Oliver L. "Lafe" Parks (June 10, 1899 - February 28, 1985) was a pioneer in the fields of pilot training and aviation studies in the early decades of aviation.
Parks' career started as a Chevrolet salesman at the Gravois Motor corporation in St. Louis. He learned to fly in 1926. Combining his sales and piloting skills, Parks flew a Standard J with the Gravois Motor logo painted on the fuselage and wings.
A friend of Charles Lindbergh, Parks founded the Parks Air College at Lambert Field, St Louis, in 1927 and quickly established higher standards for the amount and quality of training that student pilots were required to complete to earn their commercial pilot's certification.

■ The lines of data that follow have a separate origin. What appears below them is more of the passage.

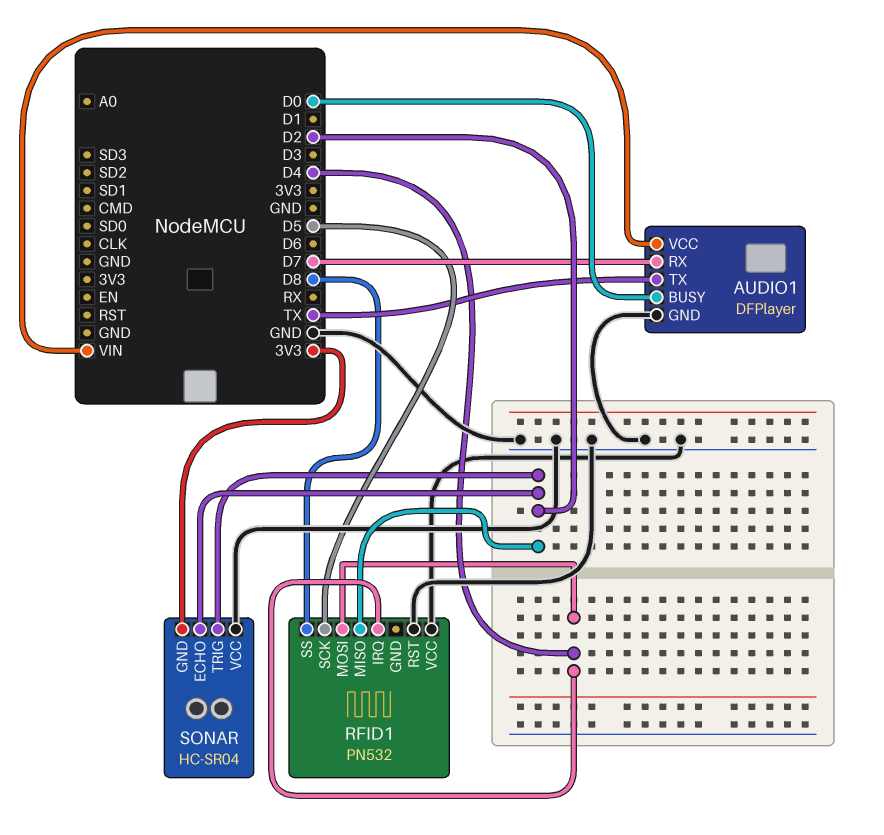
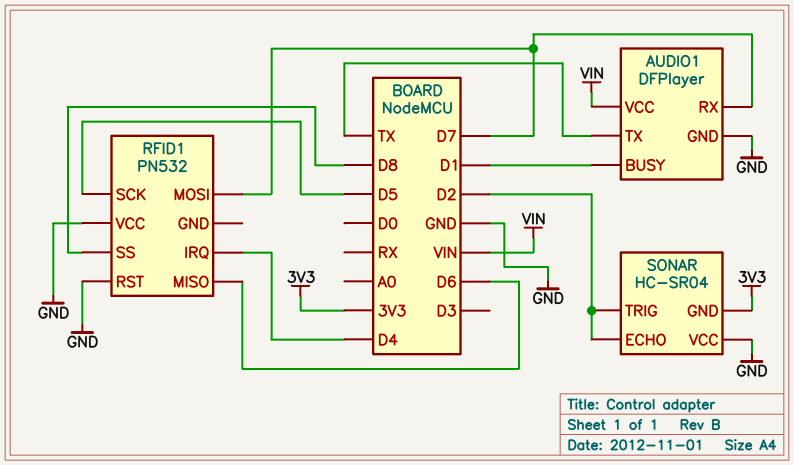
AUDIO1 pin BUSY: D0 -> D1
RFID1 pin MISO: D2 -> D6
RFID1 pin MOSI: D4 -> D7

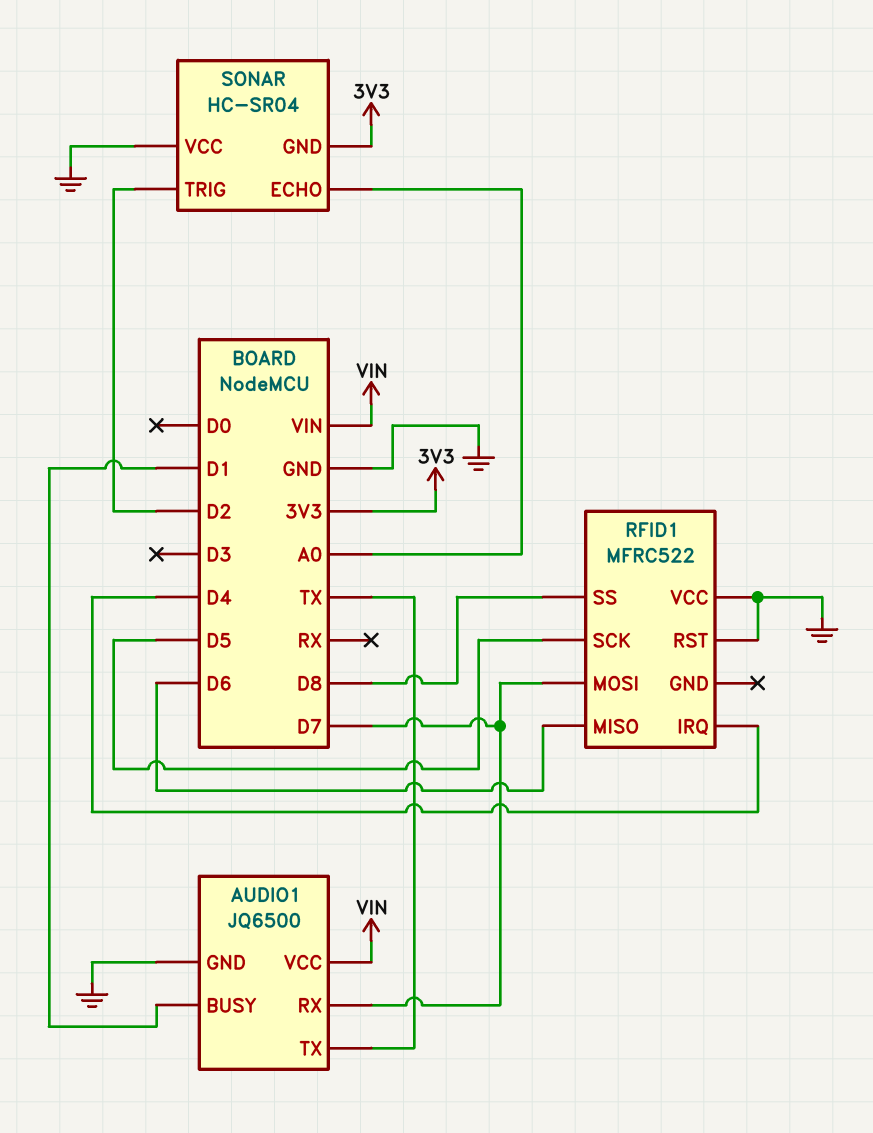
AUDIO1: DFPlayer -> JQ6500
RFID1: PN532 -> MFRC522
SONAR pin ECHO: D2 -> A0

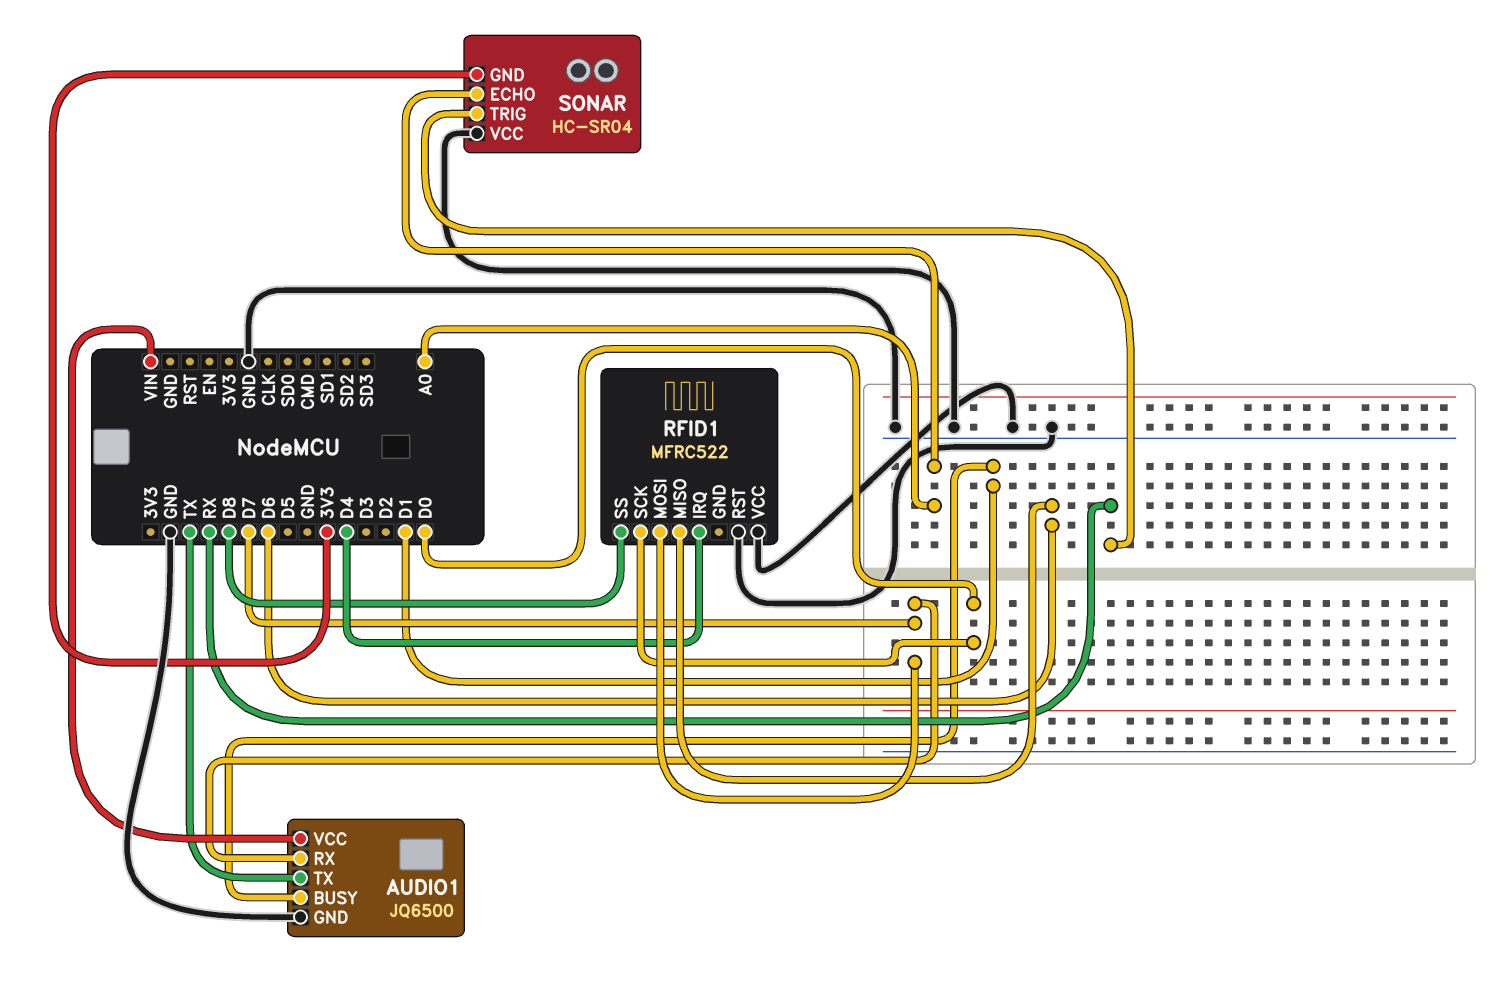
RFID1 pin SCK: D5 -> D0
SONAR pin TRIG: D2 -> RX

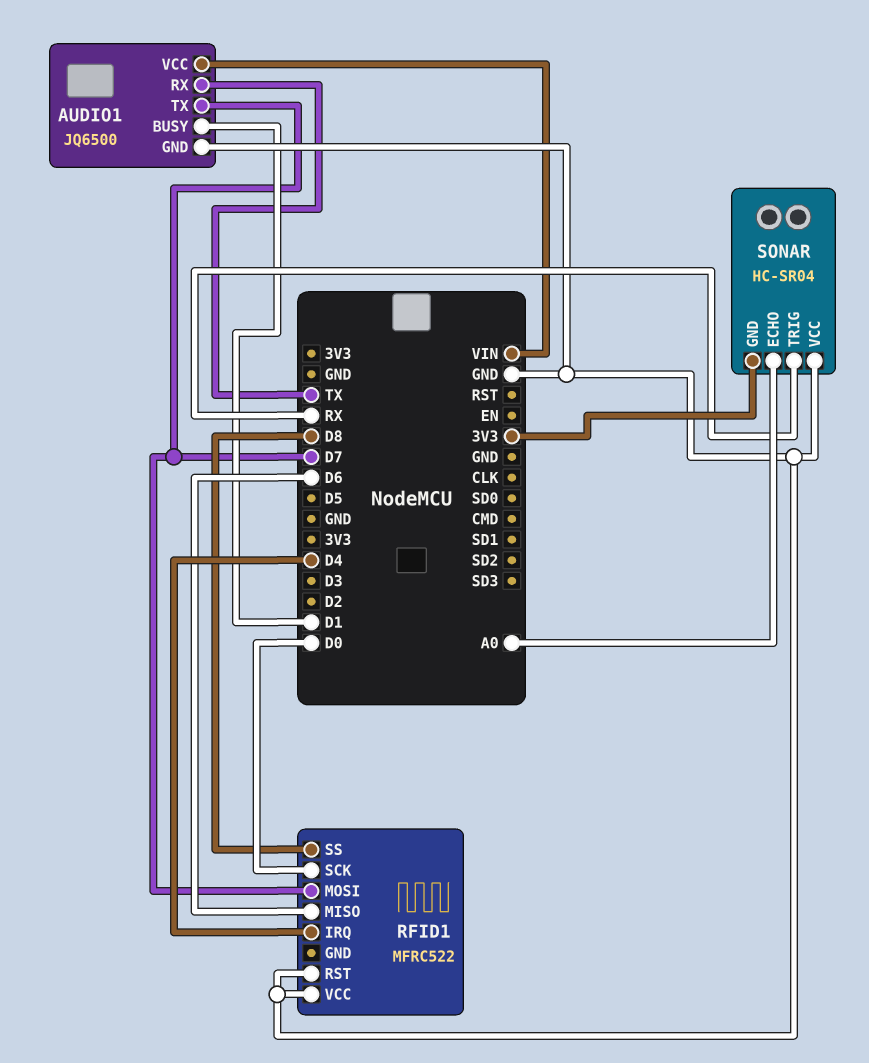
AUDIO1 pin RX: D7 -> TX
AUDIO1 pin TX: TX -> D7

In the late 1930s, with war brewing again in Europe, Parks convinced the United States Army Air Corps that the training program at his college could adequately prepare military pilots for combat missions. In October 1938, General Hap Arnold asked the top three aviation school representatives - Oliver Parks, C. C. Moseley of the Curtiss-Wright Technical Institute, and Theopholis Lee of the Boeing School of Aeronautics - to establish an unfunded startup of Civilian Pilot Training Program schools at their own risk; all three agreed. In 1939, Parks was brought to Alabama to set up a Civilian Pilot Training Program for the University of Alabama at Van de Graaff Field. In 1940, he leased all of Curtiss-Steinberg Airport (now St. Louis Downtown Airport), which was renamed Curtiss-Parks Airport, for his school. By the end of World War II, more than 37,000 cadets (more than 10% of the Air Corps and "fully one-sixth of all U.S. Army pilots of the era") had received their primary flight instruction at a Parks school.
In 1944, Parks conducted a nationwide survey to see what features the potential pool of 70,000 new post-war pilots would want in a personal aircraft. When the wartime training program was phased out that year, he went to work for the Engineering and Research Corporation (ERCO).